» **Data lines**:
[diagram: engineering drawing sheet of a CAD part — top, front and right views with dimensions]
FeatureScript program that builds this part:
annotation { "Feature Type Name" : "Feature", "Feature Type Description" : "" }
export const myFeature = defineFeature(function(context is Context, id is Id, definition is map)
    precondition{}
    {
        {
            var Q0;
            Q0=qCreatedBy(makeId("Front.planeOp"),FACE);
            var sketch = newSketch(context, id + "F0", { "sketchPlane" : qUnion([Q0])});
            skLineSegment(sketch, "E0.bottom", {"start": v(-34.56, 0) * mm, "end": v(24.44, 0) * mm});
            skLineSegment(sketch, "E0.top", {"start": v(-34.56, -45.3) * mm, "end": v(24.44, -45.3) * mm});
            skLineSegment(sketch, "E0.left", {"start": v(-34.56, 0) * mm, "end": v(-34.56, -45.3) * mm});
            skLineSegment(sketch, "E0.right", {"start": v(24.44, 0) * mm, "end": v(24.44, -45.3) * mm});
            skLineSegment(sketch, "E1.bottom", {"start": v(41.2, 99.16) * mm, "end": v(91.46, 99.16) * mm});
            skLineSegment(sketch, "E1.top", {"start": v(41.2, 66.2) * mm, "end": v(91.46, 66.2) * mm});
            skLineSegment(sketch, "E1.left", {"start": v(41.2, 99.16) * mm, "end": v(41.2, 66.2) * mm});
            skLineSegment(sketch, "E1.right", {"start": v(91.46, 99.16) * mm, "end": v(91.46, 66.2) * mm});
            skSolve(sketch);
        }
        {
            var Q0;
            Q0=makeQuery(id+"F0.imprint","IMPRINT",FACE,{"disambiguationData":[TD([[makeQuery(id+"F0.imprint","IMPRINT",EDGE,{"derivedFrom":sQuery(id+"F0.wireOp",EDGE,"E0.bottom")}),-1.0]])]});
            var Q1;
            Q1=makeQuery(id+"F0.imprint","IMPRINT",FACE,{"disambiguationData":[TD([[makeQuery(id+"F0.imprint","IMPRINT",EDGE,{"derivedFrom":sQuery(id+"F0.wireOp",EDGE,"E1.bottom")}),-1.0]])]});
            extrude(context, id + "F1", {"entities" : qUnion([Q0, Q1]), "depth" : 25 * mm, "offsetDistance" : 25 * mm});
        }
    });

» **What you are asked to do**:
Reproduce every line of the records above word for word, with no changes.

» **Correct result**:
[diagram: engineering drawing sheet of a CAD part — top, front and right views with dimensions]
FeatureScript program that builds this part:
annotation { "Feature Type Name" : "Feature", "Feature Type Description" : "" }
export const myFeature = defineFeature(function(context is Context, id is Id, definition is map)
    precondition{}
    {
        {
            var Q0;
            Q0=qCreatedBy(makeId("Front.planeOp"),FACE);
            var sketch = newSketch(context, id + "F0", { "sketchPlane" : qUnion([Q0])});
            skLineSegment(sketch, "E0.bottom", {"start": v(-34.56, 0) * mm, "end": v(24.44, 0) * mm});
            skLineSegment(sketch, "E0.top", {"start": v(-34.56, -45.3) * mm, "end": v(24.44, -45.3) * mm});
            skLineSegment(sketch, "E0.left", {"start": v(-34.56, 0) * mm, "end": v(-34.56, -45.3) * mm});
            skLineSegment(sketch, "E0.right", {"start": v(24.44, 0) * mm, "end": v(24.44, -45.3) * mm});
            skLineSegment(sketch, "E1.bottom", {"start": v(41.2, 99.16) * mm, "end": v(91.46, 99.16) * mm});
            skLineSegment(sketch, "E1.top", {"start": v(41.2, 66.2) * mm, "end": v(91.46, 66.2) * mm});
            skLineSegment(sketch, "E1.left", {"start": v(41.2, 99.16) * mm, "end": v(41.2, 66.2) * mm});
            skLineSegment(sketch, "E1.right", {"start": v(91.46, 99.16) * mm, "end": v(91.46, 66.2) * mm});
            skSolve(sketch);
        }
        {
            var Q0;
            Q0=makeQuery(id+"F0.imprint","IMPRINT",FACE,{"disambiguationData":[TD([[makeQuery(id+"F0.imprint","IMPRINT",EDGE,{"derivedFrom":sQuery(id+"F0.wireOp",EDGE,"E0.bottom")}),-1.0]])]});
            var Q1;
            Q1=makeQuery(id+"F0.imprint","IMPRINT",FACE,{"disambiguationData":[TD([[makeQuery(id+"F0.imprint","IMPRINT",EDGE,{"derivedFrom":sQuery(id+"F0.wireOp",EDGE,"E1.bottom")}),-1.0]])]});
            extrude(context, id + "F1", {"entities" : qUnion([Q0, Q1]), "depth" : 25 * mm, "offsetDistance" : 25 * mm});
        }
    });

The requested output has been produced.